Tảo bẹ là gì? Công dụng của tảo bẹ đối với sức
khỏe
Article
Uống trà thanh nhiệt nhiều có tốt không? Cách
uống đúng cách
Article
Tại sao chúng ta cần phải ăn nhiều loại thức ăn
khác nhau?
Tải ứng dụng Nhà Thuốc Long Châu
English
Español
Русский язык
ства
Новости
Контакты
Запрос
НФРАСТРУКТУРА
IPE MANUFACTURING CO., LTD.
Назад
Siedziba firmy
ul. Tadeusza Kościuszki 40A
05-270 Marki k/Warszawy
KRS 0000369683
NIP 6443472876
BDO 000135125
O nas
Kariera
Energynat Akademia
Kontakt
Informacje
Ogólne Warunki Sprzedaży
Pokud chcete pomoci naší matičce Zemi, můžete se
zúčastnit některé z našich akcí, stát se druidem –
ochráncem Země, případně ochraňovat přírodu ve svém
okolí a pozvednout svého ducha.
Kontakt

- _EXERCISE DETAILS_
Return every entry exactly; no line may be missing.

- _OUTPUT FOR THIS TASK_
Tảo bẹ là gì? Công dụng của tảo bẹ đối với sức
khỏe
Article
Uống trà thanh nhiệt nhiều có tốt không? Cách
uống đúng cách
Article
Tại sao chúng ta cần phải ăn nhiều loại thức ăn
khác nhau?
Tải ứng dụng Nhà Thuốc Long Châu
English
Español
Русский язык
ства
Новости
Контакты
Запрос
НФРАСТРУКТУРА
IPE MANUFACTURING CO., LTD.
Назад
Siedziba firmy
ul. Tadeusza Kościuszki 40A
05-270 Marki k/Warszawy
KRS 0000369683
NIP 6443472876
BDO 000135125
O nas
Kariera
Energynat Akademia
Kontakt
Informacje
Ogólne Warunki Sprzedaży
Pokud chcete pomoci naší matičce Zemi, můžete se
zúčastnit některé z našich akcí, stát se druidem –
ochráncem Země, případně ochraňovat přírodu ve svém
okolí a pozvednout svého ducha.
Kontakt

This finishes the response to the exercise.